From what I understand they hired some of the layed off Springfield cops and haven't hired anymore since..........


----------



## MVS (Jul 2, 2003)

They just hired 28 earlier this year. I believe 7 of them were Springfield lay-offs.


----------



## luap112 (Jan 24, 2003)

MBTA does have and on going academy right know they hired 28 peple plus the various other agencies that have recruits in there academy . The 7 laid off Springfield officers had to go through a mini- academy 2 weeks I think to refresh on some laws Juv. Railroad etc Their was an article back in late Aug about the class in the Herald I think someone posted the article somwhere here.


----------



## q5_po (Aug 23, 2002)

I was talking with a T-Cop at court yesturday.

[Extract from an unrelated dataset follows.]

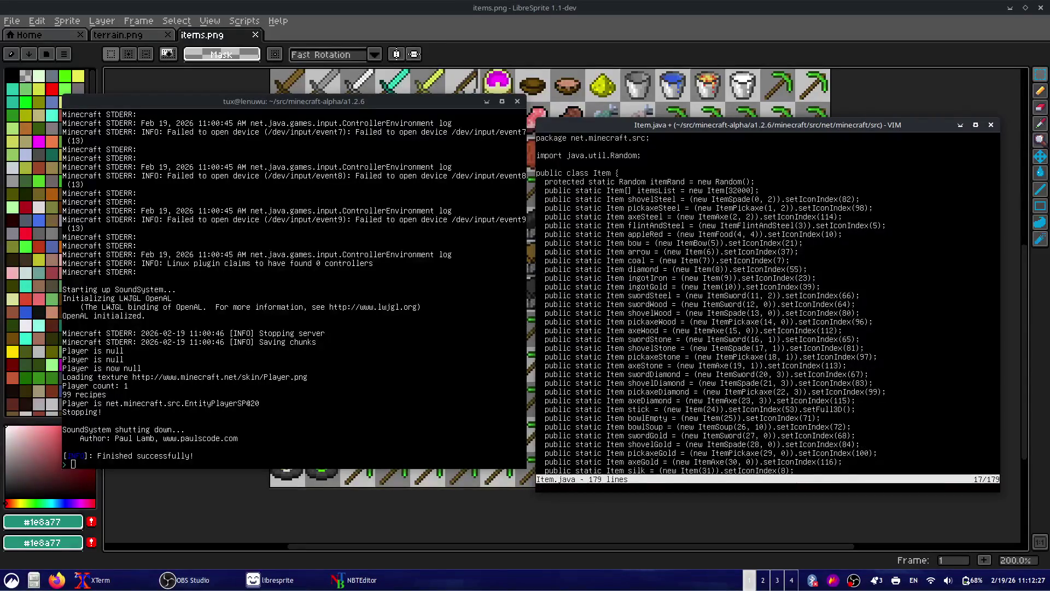
pyautogui.scroll(-20, 766, 306)
pyautogui.press('k')
pyautogui.press('k')
pyautogui.press('k')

He said that the Springfield lay-offs were getting ready to bail on the T and get re-hired in Springfield. Nice, huh! They took 7 jobs from us that wanted them.


----------



## Officer Dunngeon (Aug 16, 2002)

I heard an unconfirmed rumor (as always) from a resource of unknown reliability that the T is going to be hiring "like 50" people in the beginning of next year.


----------



## Mortal knight (Jun 17, 2003)

50 spots X 2 +1 = 101 names. Yep, that gets them alittle closer to picking me at 460/100 :twisted:


----------



## q5_po (Aug 23, 2002)

Officer Dunngeon said:


> I heard an unconfirmed rumor (as always) from a resource of unknown reliability that the T is going to be hiring "like 50" people in the beginning of next year.


Its not a rumor!


----------



## Guest (Nov 24, 2003)

Well I guess the first 50 guys in desert camo that step off the plane at Logan will be stepping into those jobs. Unless you had some sand in your ears recently, I don't think you'll be riding the train any time soon. ](*,)


----------



## Easton (Apr 16, 2003)

They have an academy going now with a number of agencies as well as 13 of their own. they will be running another academy after graduation in jan. Unless your a vet forget it..........


----------



## dimen24 (Sep 25, 2003)

50? hmmm I got a nice #45 spot, we'll have to see...


----------